Ela também tentou discretamente conjurar alguns feitiços simples quando pensou que ela pensou que ele não estava olhando, e então franziu a testa quando ela falhou em superar a barreira de pertubação mágica. Ela provavelmente estava apenas curiosa sobre o nível de habilidade necessário para superar a barreira. Ele pensou em escanear seus pensamentos superficiais para descobrir o que ela estava pensando, mas decidiu não fazer isso depois de pensar um pouco. O risco de ser pego em flagrante era mínimo, já que Mente Em Chamas o havia ensinado a testar furtivamente a presença de defesas mentais, mas adquirir o hábito de invadir casualmente as mentes de todos ao seu redor lhe pareceu uma má ideia. Ele deixou Ibery com seu experimento e voltou a se concentrar em Kirielle e na história que estava contando.
Assim que terminou a história, Ibery imediatamente começou uma conversa com os dois. Ela admitiu que não se importava muito com a história em si, especialmente porque só pegou o final dela, mas ficou muito impressionada com sua capacidade de superar as barreiras do trem. Especialmente depois que soube que ele estava apenas começando seu terceiro ano na academia.
Eventualmente eles chegaram em Cyoria, no entanto, e seguiram caminhos separados. Antes de se despedirem, no entanto, Ibery nervosamente disse a ele para passar na biblioteca em algum momento na próxima semana para discutir… algo. Bem, tanto faz — ele pretendia invadir a biblioteca para mais feitiços neste reinício de qualquer maneira, ele poderia muito bem ver o que ela queria dele enquanto estivesse lá.
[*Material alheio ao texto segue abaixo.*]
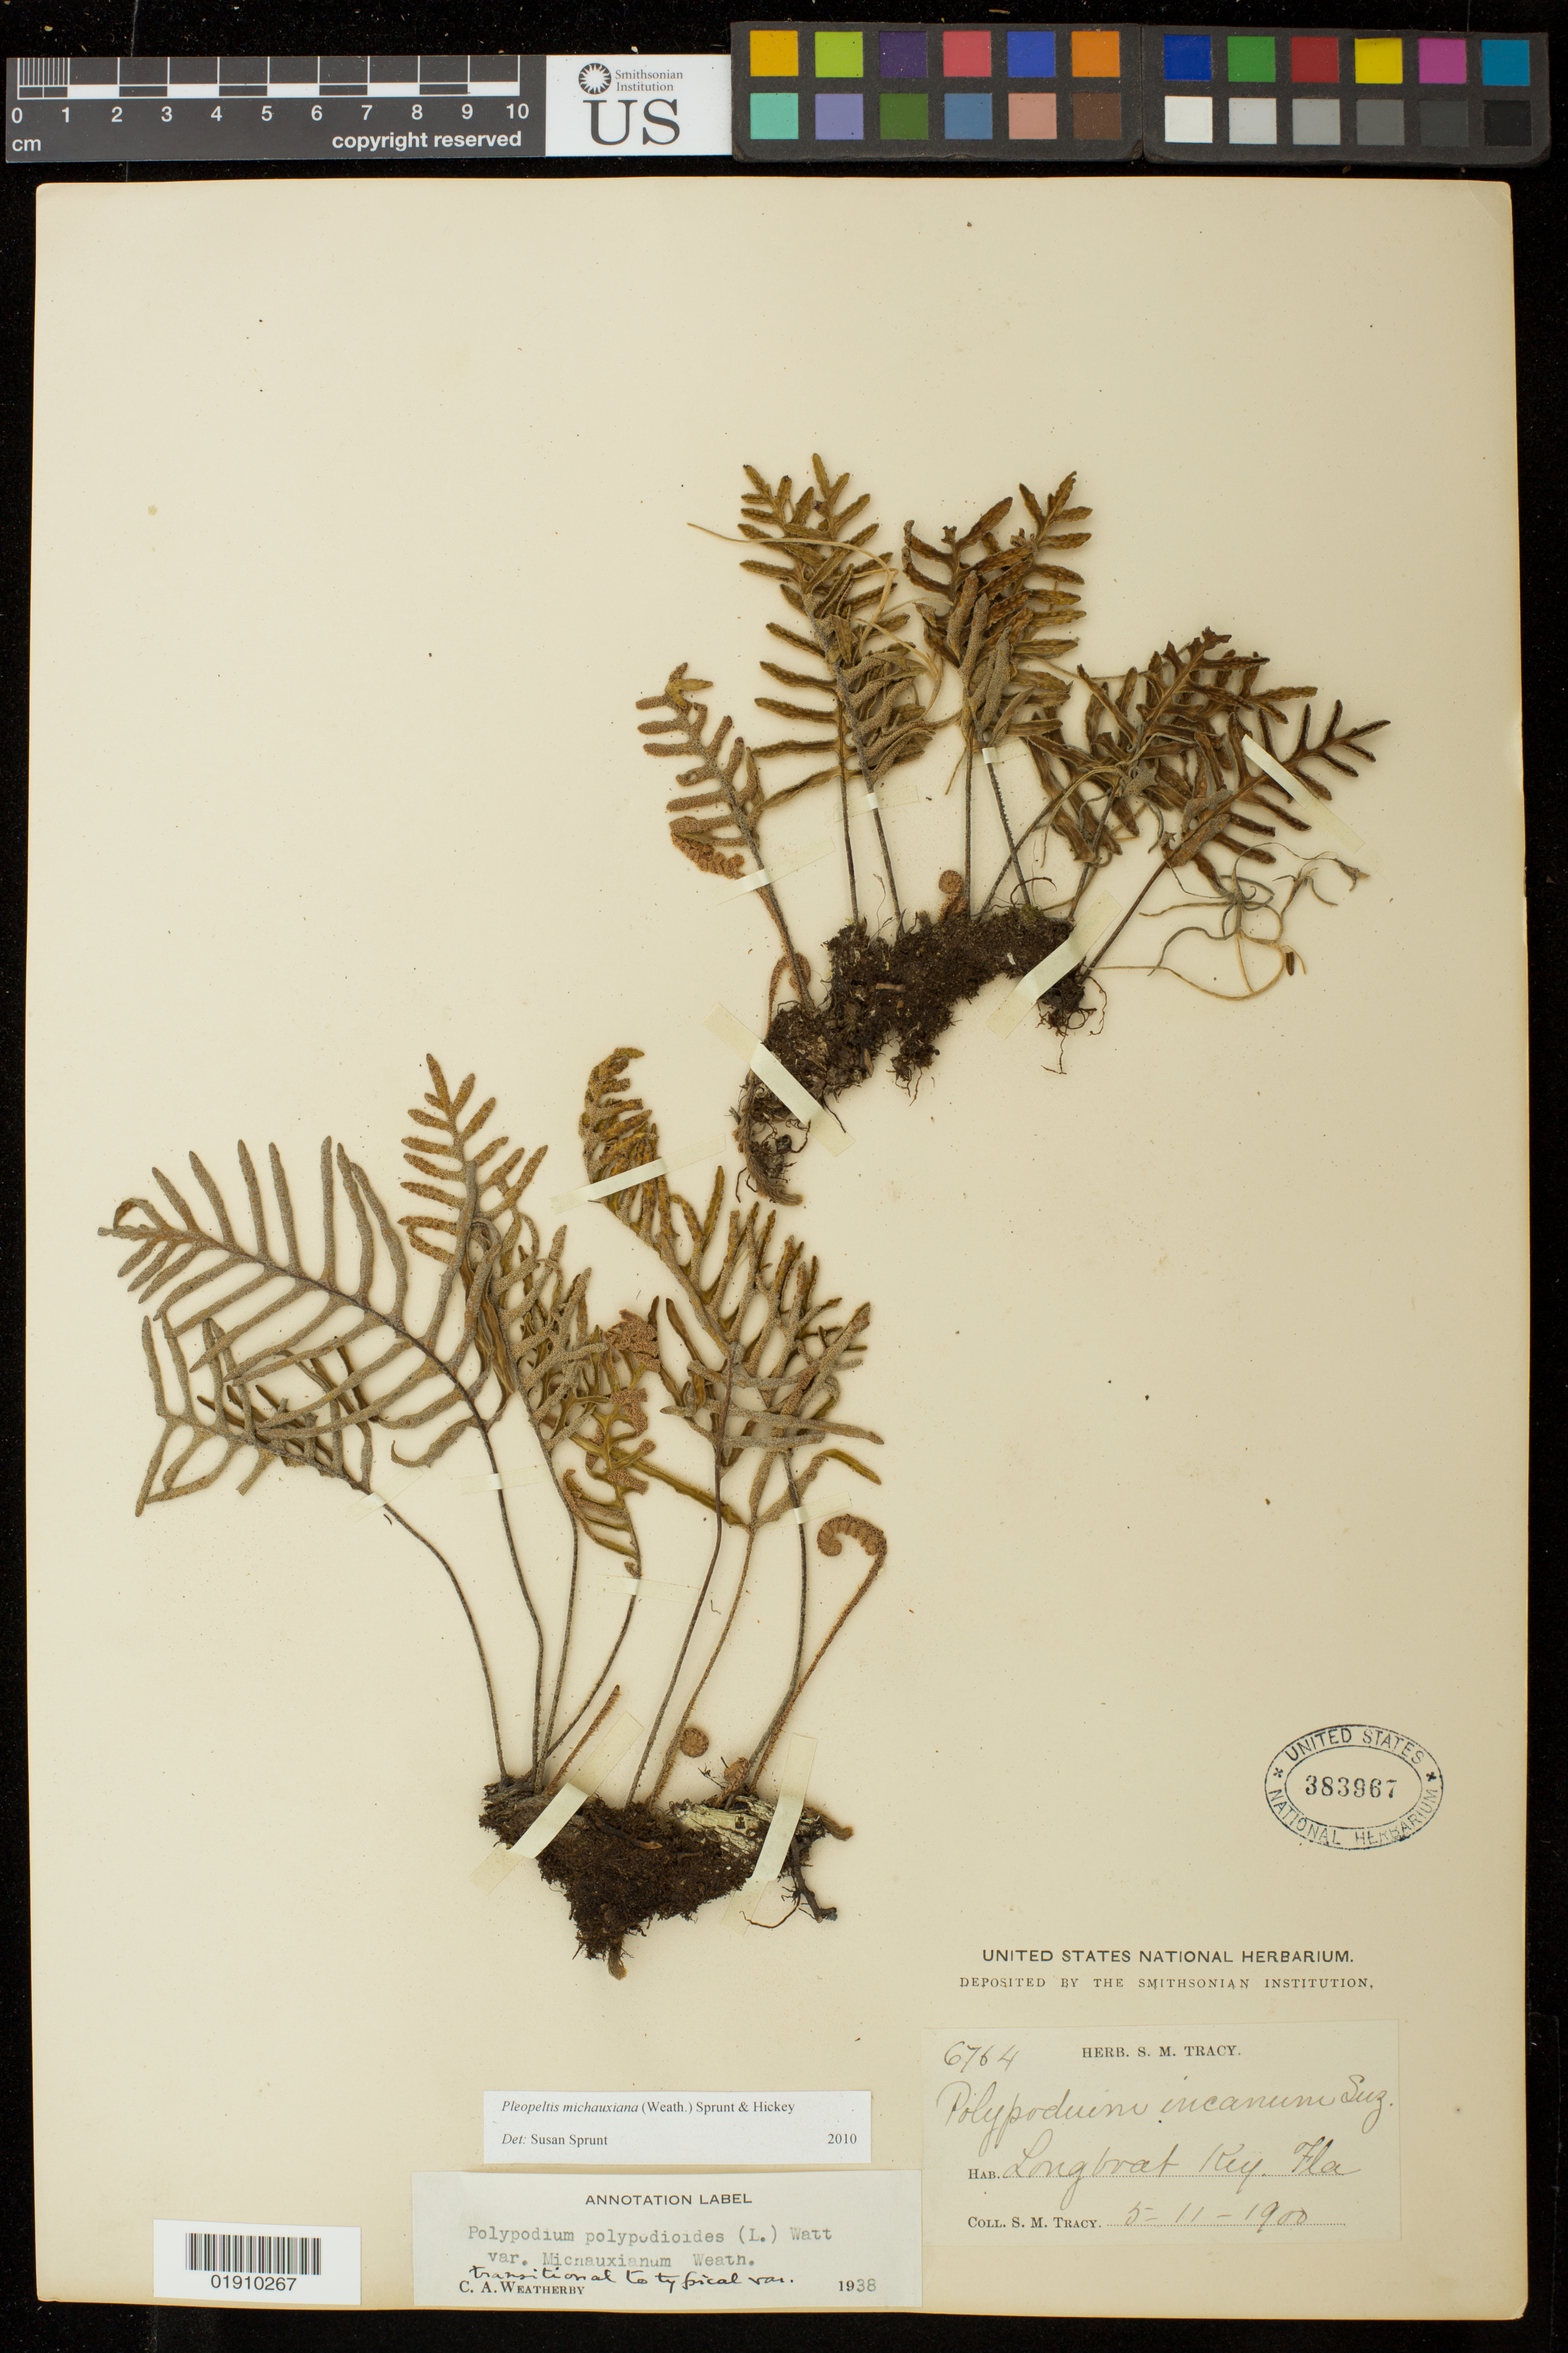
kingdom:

“Eu acho que ela gosta de você”, Kirielle disse quando eles estavam sozinhos.
“Nah, ela está perdidamente apaixonada por Fortov”, disse Zorian.
“O quê?” Kirielle perguntou, perplexa. “Ela e Fortov? De jeito nenhum!”
“Bem, eu não disse que eles estão juntos“, esclareceu Zorian. “Apenas que ela tem uma queda por ele.”
“Como você sabe disso?” Kirielle perguntou desconfiada.
“Segredos mágicos ancestrais?” tentou Zorian. Kirielle lançou-lhe um olhar inexpressivo. “Tudo bem, tudo bem… Eu te conto mais tarde, quando chegarmos ao nosso novo alojamento. Não é algo que devemos discutir abertamente.”
Mesmo enquanto conversava com sua irmãzinha, Zorian prestava atenção ao que seu sentido mental estava lhe dizendo enquanto eles se moviam pela multidão. Mesmo que estivesse sendo alvo de alguém protegido da detecção mental, a ausência de uma mente em alguém seria um grande sinal de alerta por si só. No entanto, ele não detectou nenhuma intenção hostil direcionada a nenhum deles, e nenhuma das pessoas suspeitas que encontrou era invisível ao seu sentido mental. Depois de dez minutos, ele deu um suspiro de alívio — seus medos de cair em uma armadilha enquanto carregava sua irmãzinha pareciam infundados.
Hmm, ele sabia que choveria mais tarde, mas ele poderia se proteger da chuva facilmente… talvez um pequeno passeio turístico pela cidade para saciar um pouco a curiosidade de Kirielle?
“Ei”, disse Zorian, atraindo a atenção de Kirielle. “Você quer visitar a praça principal da cidade? Eles têm uma fonte bem bonita lá que eu gosto de observar às vezes…”
Ela disse que sim, é claro. Ele nem precisava ter perguntado.